Una giornata in cui la luce è diventata linguaggio comune tra scienza, arte e creatività. Il Liceo Artistico “Michelangelo Buonarroti” di Latina ha ospitato venerdì scorso la nona edizione della Giornata Internazionale della Luce (IDL 2026), appuntamento promosso dal professor Enzo Bonacci insieme al Club per l’UNESCO di Latina.
Tema scelto per quest’anno: “Light for a sustainable future”, un filo conduttore che ha accompagnato studenti, docenti e ospiti tra esperimenti scientifici, performance artistiche e riflessioni sul rapporto tra innovazione e sostenibilità.
La luce come ponte tra scienza e creatività
L’iniziativa, trasmessa anche in streaming grazie al supporto tecnico dell’istituto, si è aperta con i saluti della dirigente scolastica Anna Rita Leone, che ha sottolineato l’importanza di eventi capaci di avvicinare i ragazzi alle discipline STEAM attraverso linguaggi contemporanei e coinvolgenti.
Il presidente del Club per l’UNESCO di Latina, Mauro Macale, ha invece ricordato il valore simbolico della manifestazione e della storica locandina dell’evento, caratterizzata dai “tre soli”, metafora di formazione, creatività e diritti della persona.
Presente anche l’assessore comunale all’Istruzione Federica Censi, che ha evidenziato il significato della luce come simbolo di crescita culturale, innovazione e sviluppo sostenibile.
Esperimenti dal vivo e tecnologia
La prima parte della giornata è stata dedicata agli approfondimenti scientifici, con interventi sul rapporto tra fisica, tecnologia e arte.

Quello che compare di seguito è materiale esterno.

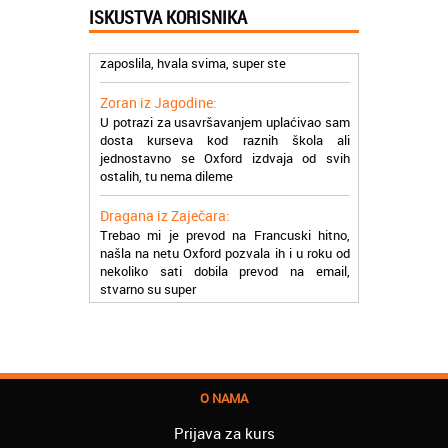
Milica iz Beograda:
ISKUSTVA KORISNIKA
Zahvaljujuću akademiji Oxford ja se
zaposlila, hvala svima, super ste
Zoran iz Jagodine:
U potrazi za usavršavanjem uplaćivao sam
dosta kurseva kod raznih škola ali
jednostavno se Oxford izdvaja od svih
ostalih, tu nema dileme
Dragana iz Zaječara:
Trebao mi je prevod na Francuski hitno,
našla na netu Oxford pozvala ih i u roku od
nekoliko sati dobila prevod na email,
stvarno su super
Petar iz Paraćina:
Završio kurs za automehaničara, zaposlio
se, ja ljudi ne znam šta bi radio sada da ne
postojite, Hvala Vam
O NAMA
Natasa iz Kraljeva:
Najbolji knjigovodstveni program! Sa
Prijava za kurs
lakoćom sam savladala tromesečni kurs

Si è parlato dell’evoluzione delle teorie sulla luce, delle ricadute culturali delle grandi scoperte scientifiche e delle applicazioni della termografia e della radiazione infrarossa.

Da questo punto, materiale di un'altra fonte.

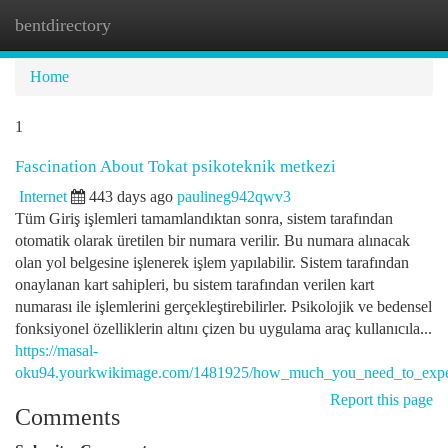
bentdirectory
Togg
navi
Home
1
Fascination About Tokat psikoteknik metkezi
Internet
443 days ago
paulineg942qwv3
Tüm Giriş işlemleri tamamlandıktan sonra, sistem tarafından
otomatik olarak üretilen bir numara verilir. Bu numara alınacak
olan yol belgesine işlenerek işlem yapılabilir. Sistem tarafından
onaylanan kart sahipleri, bu sistem tarafından verilen kart
numarası ile işlemlerini gerçekleştirebilirler. Psikolojik ve bedensel
fonksiyonel özelliklerin altını çizen bu uygulama araç kullanıcıla...
https://masal-
oku94.yourkwikimage.com/1481925/how_much_you_need_to_expec
Report this page
Comments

Gli studenti hanno assistito anche a dimostrazioni pratiche ed esperimenti dal vivo, che hanno trasformato concetti complessi in esperienze concrete e coinvolgenti.
Danza e musica per raccontare la luce
Nella seconda parte dell’evento il linguaggio scientifico ha lasciato spazio alla performance artistica.

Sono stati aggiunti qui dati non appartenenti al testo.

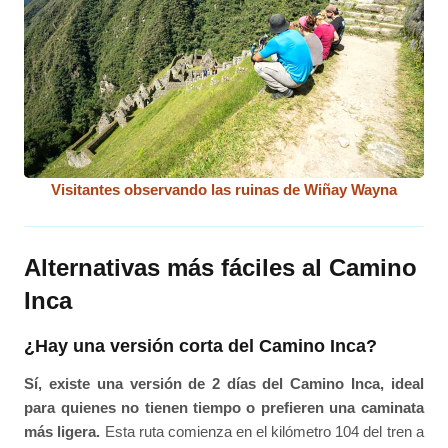
Visitantes observando las ruinas de Wiñay Wayna
Alternativas más fáciles al Camino
Inca
¿Hay una versión corta del Camino Inca?
Sí, existe una versión de 2 días del Camino Inca, ideal
para quienes no tienen tiempo o prefieren una caminata
más ligera.
Esta ruta comienza en el kilómetro 104 del tren a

Le allieve della Scuola Modulo Latina APS hanno portato in scena una coreografia ispirata al dualismo onda-corpuscolo della luce, fondendo movimento, emozione e suggestioni visive.
A chiudere la giornata è stata l’esibizione del gruppo Music Art Jam del liceo, con studenti e docenti protagonisti di un percorso musicale tra brani classici e contemporanei.
L’omaggio finale del professor Bonacci
L’atmosfera conclusiva è stata particolarmente intensa, tra applausi, saluti e momenti simbolici condivisi con ex studenti, colleghi e ospiti.
Proprio il professor Enzo Bonacci, anima storica dell’iniziativa, ha sintetizzato lo spirito della giornata con una frase che ha colpito il pubblico presente: il vero “Paese delle Meraviglie” è il Liceo Artistico di Latina.